It is a sad state of affairs when a major terrorist is taken out and it gets little or no coverage in the U.S. media but the U.S. has hurt Osama bin Laden (UBL) terribly. Saad bin Laden, son of UBL the Al-Qaeda (AQ) chief, is the latest AQ member to be killed in an American drone strike in Pakistan's north-west frontier earlier this year.
Counter terrorism experts acknowledge that in the case of AQ the best strategy is a constant offensive punch that decapitates the leadership with deadly UAV attacks.
The US official acknowledged that it would be difficult to be completely sure of Saad's identity without a body to carry out DNA tests.
Earlier this year, a former US spy chief, Mike McConnell, said Saad, who is alleged to have worked for AQ in Iran, either escaped or was released from house arrest in Iran and was likely to be in Pakistan.
He played a prominent coordinating role between AQ and the government of Iran, where he is believed to have been arrested in 2003 after he sought sanctuary there after fleeing from Pakistan in 2001. Several high-ranking AQ members are allegedly under house arrest in Iran and direct AQ terrorist operations, logistics and other operations from inside Iran.

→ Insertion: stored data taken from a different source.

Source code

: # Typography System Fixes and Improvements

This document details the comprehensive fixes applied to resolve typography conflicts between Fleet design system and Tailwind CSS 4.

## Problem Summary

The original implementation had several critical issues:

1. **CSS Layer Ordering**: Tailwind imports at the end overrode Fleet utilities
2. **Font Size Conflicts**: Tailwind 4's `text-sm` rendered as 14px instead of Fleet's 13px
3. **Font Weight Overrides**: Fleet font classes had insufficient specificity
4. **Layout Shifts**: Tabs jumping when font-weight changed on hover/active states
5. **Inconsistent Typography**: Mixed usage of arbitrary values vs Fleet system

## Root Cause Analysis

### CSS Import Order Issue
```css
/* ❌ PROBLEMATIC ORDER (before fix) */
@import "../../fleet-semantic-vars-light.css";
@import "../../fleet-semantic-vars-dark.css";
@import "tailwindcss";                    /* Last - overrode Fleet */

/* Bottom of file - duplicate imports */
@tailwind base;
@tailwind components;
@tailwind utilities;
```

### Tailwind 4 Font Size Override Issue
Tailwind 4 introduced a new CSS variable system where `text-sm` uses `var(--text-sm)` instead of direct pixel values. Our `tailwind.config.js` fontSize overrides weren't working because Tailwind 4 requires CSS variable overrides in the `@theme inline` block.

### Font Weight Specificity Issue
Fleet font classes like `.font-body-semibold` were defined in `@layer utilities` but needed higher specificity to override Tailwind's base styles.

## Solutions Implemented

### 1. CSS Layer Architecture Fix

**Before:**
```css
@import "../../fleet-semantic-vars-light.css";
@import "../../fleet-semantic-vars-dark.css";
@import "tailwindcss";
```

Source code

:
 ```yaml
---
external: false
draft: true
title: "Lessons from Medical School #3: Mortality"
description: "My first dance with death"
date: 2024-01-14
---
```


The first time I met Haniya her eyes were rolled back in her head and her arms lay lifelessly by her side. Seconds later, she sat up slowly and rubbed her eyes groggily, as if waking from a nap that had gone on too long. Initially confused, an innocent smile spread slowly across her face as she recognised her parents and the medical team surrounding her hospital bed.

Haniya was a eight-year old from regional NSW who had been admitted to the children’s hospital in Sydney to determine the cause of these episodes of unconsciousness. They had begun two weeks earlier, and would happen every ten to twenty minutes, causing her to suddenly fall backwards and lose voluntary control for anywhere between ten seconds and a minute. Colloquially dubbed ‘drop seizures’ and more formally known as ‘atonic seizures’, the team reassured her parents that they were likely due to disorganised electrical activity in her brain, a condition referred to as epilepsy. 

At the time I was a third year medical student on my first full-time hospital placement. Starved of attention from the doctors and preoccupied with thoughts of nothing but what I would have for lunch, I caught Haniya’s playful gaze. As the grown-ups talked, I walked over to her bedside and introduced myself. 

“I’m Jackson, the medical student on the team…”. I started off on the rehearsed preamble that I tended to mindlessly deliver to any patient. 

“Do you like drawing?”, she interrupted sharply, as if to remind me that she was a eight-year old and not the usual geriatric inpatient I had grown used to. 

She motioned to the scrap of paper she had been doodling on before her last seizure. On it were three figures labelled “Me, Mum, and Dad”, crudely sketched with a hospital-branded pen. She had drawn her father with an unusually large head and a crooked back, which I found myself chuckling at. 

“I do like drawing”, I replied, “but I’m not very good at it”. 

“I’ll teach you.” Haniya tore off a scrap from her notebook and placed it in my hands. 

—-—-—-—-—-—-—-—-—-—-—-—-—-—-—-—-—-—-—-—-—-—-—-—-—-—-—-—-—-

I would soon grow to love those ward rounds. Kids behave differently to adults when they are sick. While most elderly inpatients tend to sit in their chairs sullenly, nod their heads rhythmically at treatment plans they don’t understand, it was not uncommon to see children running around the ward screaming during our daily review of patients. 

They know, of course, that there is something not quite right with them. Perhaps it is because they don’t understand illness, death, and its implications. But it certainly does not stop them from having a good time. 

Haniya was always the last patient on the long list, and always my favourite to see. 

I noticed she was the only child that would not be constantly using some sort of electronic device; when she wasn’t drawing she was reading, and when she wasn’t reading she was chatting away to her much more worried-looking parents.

Saad allegedly helped facilitate communication between AQ's number two leader, Ayman al-Zawahiri, and the Quds Force, an elite unit of Iran's Revolutionary Guards Corps (IRGC), following an AQ attack on the US embassy in Yemen in 2008.
In January 2009 the US Treasury Department froze the assets of Saad and three other AQ operatives.
Saad is one UBL's 19 children by four wives. Another son is Hamza bin Laden, 17, the youngest son of the AQ leader, was said to be the leader of one of four gangs of "designated assassins" sent to kill Benazir Bhutto, the former Pakistani prime minister.
He featured in a joint Taliban and AQ video, shot in 2001, entitled The Mujahideen of Waziristan, where he is shown participating in an assault on Pakistani security forces in the south Waziristan tribal area.
US forces have stepped up their drone attacks in Pakistan since last September, targeting Taliban and AQ-linked militants in areas bordering Afghanistan. It is not clear whether Saad was close to the location of his father but it is known that Saad was not the target of the attack and U.S. forces may not have known he was present at the location. UBL is believed to be hiding in the violent Federally Administered Tribal Area (FATA) belt along the Afghanistan-Pakistan border. Saad was killed in that area of Waziristan. Officials at the CIA and the Tampa, Florida-based U.S. Central Command, (CENTCOM) which oversees U.S. military operations in the Horn of Africa, the Middle East and Central Asia, have not confirmed the report.
Saad, supposedly in his 20s and an AQ member was the designated heir apparent to UBL. He is believed to have fled Afghanistan shortly after the U.S. invasion of that land-locked country in October of 2001.